● **What you need to do**: Give back the entries in full, exactly as they are written.

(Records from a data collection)
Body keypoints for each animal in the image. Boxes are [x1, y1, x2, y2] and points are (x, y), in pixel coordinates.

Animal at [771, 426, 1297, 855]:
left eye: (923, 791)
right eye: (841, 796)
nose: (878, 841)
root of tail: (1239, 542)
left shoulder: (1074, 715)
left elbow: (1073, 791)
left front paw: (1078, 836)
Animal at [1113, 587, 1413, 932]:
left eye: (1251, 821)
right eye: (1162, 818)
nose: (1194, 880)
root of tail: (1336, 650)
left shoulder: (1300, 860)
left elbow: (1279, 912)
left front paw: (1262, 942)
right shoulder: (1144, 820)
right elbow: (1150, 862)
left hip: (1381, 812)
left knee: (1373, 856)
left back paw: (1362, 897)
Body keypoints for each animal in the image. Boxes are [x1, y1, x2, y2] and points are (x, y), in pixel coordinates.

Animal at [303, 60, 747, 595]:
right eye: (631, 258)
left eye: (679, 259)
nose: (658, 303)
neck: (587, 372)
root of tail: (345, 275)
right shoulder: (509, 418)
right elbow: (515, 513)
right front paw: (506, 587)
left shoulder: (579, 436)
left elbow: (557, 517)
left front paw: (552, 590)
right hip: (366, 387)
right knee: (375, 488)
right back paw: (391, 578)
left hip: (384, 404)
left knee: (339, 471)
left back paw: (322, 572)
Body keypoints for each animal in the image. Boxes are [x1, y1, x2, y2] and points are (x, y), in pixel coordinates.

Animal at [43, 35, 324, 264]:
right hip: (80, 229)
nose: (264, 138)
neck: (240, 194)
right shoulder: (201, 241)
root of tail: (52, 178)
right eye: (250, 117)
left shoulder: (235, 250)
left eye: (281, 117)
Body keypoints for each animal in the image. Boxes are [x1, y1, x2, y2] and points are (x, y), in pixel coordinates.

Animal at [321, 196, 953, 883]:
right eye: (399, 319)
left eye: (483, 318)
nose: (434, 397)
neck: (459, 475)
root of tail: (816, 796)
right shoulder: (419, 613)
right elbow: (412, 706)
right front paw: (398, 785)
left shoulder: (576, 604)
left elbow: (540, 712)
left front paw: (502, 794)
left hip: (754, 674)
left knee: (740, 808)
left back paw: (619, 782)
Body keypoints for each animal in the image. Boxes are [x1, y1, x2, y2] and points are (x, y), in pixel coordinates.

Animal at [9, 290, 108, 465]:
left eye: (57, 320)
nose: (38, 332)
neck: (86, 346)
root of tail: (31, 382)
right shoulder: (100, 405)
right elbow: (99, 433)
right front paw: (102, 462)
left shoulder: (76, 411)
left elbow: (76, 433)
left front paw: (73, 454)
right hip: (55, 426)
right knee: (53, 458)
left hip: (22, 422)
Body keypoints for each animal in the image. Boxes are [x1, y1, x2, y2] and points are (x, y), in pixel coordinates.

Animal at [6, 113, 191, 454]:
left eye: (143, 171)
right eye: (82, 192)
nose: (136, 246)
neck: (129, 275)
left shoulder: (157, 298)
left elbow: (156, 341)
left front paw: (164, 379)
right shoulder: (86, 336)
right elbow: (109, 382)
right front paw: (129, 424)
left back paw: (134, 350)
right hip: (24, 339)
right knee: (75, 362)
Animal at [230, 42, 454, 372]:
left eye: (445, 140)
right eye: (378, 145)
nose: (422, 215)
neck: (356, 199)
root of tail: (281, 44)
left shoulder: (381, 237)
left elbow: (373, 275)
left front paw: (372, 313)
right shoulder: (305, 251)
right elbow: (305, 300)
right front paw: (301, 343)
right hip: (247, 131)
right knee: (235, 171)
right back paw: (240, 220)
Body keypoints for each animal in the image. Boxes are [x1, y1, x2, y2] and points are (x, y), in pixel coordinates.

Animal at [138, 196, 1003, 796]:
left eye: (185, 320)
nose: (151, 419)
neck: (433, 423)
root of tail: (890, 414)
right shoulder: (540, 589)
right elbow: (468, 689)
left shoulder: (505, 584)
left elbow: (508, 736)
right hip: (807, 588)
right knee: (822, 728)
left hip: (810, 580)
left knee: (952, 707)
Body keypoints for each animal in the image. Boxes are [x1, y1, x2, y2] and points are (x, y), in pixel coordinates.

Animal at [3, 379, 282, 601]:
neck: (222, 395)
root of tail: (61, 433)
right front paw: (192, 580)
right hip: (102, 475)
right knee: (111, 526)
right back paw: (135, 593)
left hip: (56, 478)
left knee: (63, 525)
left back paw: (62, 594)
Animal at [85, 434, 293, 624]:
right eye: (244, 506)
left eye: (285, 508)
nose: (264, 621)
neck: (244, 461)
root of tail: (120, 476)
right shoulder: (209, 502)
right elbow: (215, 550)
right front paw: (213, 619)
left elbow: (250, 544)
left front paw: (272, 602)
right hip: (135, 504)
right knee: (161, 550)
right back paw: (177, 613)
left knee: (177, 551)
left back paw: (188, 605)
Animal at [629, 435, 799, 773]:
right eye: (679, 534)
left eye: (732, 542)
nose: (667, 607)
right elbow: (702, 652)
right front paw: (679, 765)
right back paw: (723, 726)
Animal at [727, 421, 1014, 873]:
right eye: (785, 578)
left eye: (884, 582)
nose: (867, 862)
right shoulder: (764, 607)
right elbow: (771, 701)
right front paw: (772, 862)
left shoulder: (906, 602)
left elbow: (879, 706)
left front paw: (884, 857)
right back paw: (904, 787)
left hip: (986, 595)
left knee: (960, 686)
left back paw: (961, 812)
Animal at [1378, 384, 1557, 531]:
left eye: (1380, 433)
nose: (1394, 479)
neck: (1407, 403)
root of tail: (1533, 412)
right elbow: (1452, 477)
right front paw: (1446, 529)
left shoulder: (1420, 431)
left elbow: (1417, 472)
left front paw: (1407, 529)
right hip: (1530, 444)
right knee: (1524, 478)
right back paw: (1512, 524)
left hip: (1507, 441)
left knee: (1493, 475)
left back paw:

● **Solution for this task**:
Body keypoints for each animal in the image. Boxes are [x1, y1, x2, y2] and points are (x, y), in pixel coordinates.

Animal at [771, 426, 1297, 855]:
left eye: (923, 791)
right eye: (841, 796)
nose: (878, 841)
root of tail: (1239, 542)
left shoulder: (1074, 715)
left elbow: (1073, 791)
left front paw: (1078, 836)
Animal at [1113, 587, 1413, 932]:
left eye: (1251, 821)
right eye: (1162, 818)
nose: (1194, 880)
root of tail: (1336, 650)
left shoulder: (1300, 860)
left elbow: (1279, 912)
left front paw: (1262, 942)
right shoulder: (1144, 820)
right elbow: (1150, 862)
left hip: (1381, 812)
left knee: (1373, 856)
left back paw: (1362, 897)
Body keypoints for each animal in the image. Boxes are [x1, y1, x2, y2] and points are (x, y), in pixel coordinates.

Animal at [303, 60, 747, 595]:
right eye: (631, 258)
left eye: (679, 259)
nose: (658, 303)
neck: (587, 372)
root of tail: (345, 275)
right shoulder: (509, 418)
right elbow: (515, 513)
right front paw: (506, 587)
left shoulder: (579, 436)
left elbow: (557, 517)
left front paw: (552, 590)
right hip: (366, 387)
right knee: (375, 488)
right back paw: (391, 578)
left hip: (384, 404)
left knee: (339, 471)
left back paw: (322, 572)
Body keypoints for each animal in the image. Boxes are [x1, y1, x2, y2] and points are (x, y), in pixel coordinates.

Animal at [43, 35, 324, 264]:
right hip: (80, 229)
nose: (264, 138)
neck: (240, 194)
right shoulder: (201, 241)
root of tail: (52, 178)
right eye: (250, 117)
left shoulder: (235, 250)
left eye: (281, 117)
Body keypoints for each animal in the image. Boxes are [x1, y1, x2, y2] and points are (x, y), in pixel coordinates.

Animal at [321, 196, 953, 883]:
right eye: (399, 319)
left eye: (483, 318)
nose: (434, 397)
neck: (459, 475)
root of tail: (816, 796)
right shoulder: (419, 613)
right elbow: (412, 706)
right front paw: (398, 785)
left shoulder: (576, 604)
left elbow: (540, 712)
left front paw: (502, 794)
left hip: (754, 674)
left knee: (740, 808)
left back paw: (619, 782)
Body keypoints for each animal in the image. Boxes are [x1, y1, x2, y2] and points are (x, y), in pixel coordinates.

Animal at [9, 290, 108, 465]:
left eye: (57, 320)
nose: (38, 332)
neck: (86, 346)
root of tail: (31, 382)
right shoulder: (100, 405)
right elbow: (99, 433)
right front paw: (102, 462)
left shoulder: (76, 411)
left elbow: (76, 433)
left front paw: (73, 454)
right hip: (55, 426)
right knee: (53, 458)
left hip: (22, 422)
Body keypoints for each animal in the image. Boxes are [x1, y1, x2, y2] and points are (x, y), in pixel coordinates.

Animal at [6, 113, 191, 454]:
left eye: (143, 171)
right eye: (82, 192)
nose: (136, 246)
neck: (129, 275)
left shoulder: (157, 298)
left elbow: (156, 341)
left front paw: (164, 379)
right shoulder: (86, 336)
right elbow: (109, 382)
right front paw: (129, 424)
left back paw: (134, 350)
right hip: (24, 339)
right knee: (75, 362)
Animal at [230, 42, 454, 372]:
left eye: (445, 140)
right eye: (378, 145)
nose: (422, 215)
neck: (356, 199)
root of tail: (281, 44)
left shoulder: (381, 237)
left elbow: (373, 275)
left front paw: (372, 313)
right shoulder: (305, 251)
right elbow: (305, 300)
right front paw: (301, 343)
right hip: (247, 131)
right knee: (235, 171)
right back paw: (240, 220)
Body keypoints for each animal in the image. Boxes are [x1, y1, x2, y2] and points are (x, y), in pixel coordinates.

Animal at [138, 196, 1003, 796]:
left eye: (185, 320)
nose: (151, 419)
neck: (433, 423)
root of tail: (890, 414)
right shoulder: (540, 589)
right elbow: (468, 689)
left shoulder: (505, 584)
left elbow: (508, 736)
right hip: (807, 588)
right knee: (822, 728)
left hip: (810, 580)
left knee: (952, 707)
Body keypoints for each animal in the image. Boxes are [x1, y1, x2, y2] and points are (x, y), in pixel coordinates.

Animal at [3, 379, 282, 601]:
neck: (222, 395)
root of tail: (61, 433)
right front paw: (192, 580)
right hip: (102, 475)
right knee: (111, 526)
right back paw: (135, 593)
left hip: (56, 478)
left knee: (63, 525)
left back paw: (62, 594)
Animal at [85, 434, 293, 624]:
right eye: (244, 506)
left eye: (285, 508)
nose: (264, 621)
neck: (244, 461)
root of tail: (120, 476)
right shoulder: (209, 502)
right elbow: (215, 550)
right front paw: (213, 619)
left elbow: (250, 544)
left front paw: (272, 602)
right hip: (135, 504)
right knee: (161, 550)
right back paw: (177, 613)
left knee: (177, 551)
left back paw: (188, 605)
Animal at [629, 435, 799, 773]:
right eye: (679, 534)
left eye: (732, 542)
nose: (667, 607)
right elbow: (702, 652)
right front paw: (679, 765)
right back paw: (723, 726)
Animal at [727, 421, 1014, 873]:
right eye: (785, 578)
left eye: (884, 582)
nose: (867, 862)
right shoulder: (764, 607)
right elbow: (771, 701)
right front paw: (772, 862)
left shoulder: (906, 602)
left elbow: (879, 706)
left front paw: (884, 857)
right back paw: (904, 787)
left hip: (986, 595)
left knee: (960, 686)
left back paw: (961, 812)
Animal at [1378, 384, 1557, 531]:
left eye: (1380, 433)
nose: (1394, 479)
neck: (1407, 403)
root of tail: (1533, 412)
right elbow: (1452, 477)
right front paw: (1446, 529)
left shoulder: (1420, 431)
left elbow: (1417, 472)
left front paw: (1407, 529)
right hip: (1530, 444)
right knee: (1524, 478)
right back paw: (1512, 524)
left hip: (1507, 441)
left knee: (1493, 475)
left back paw:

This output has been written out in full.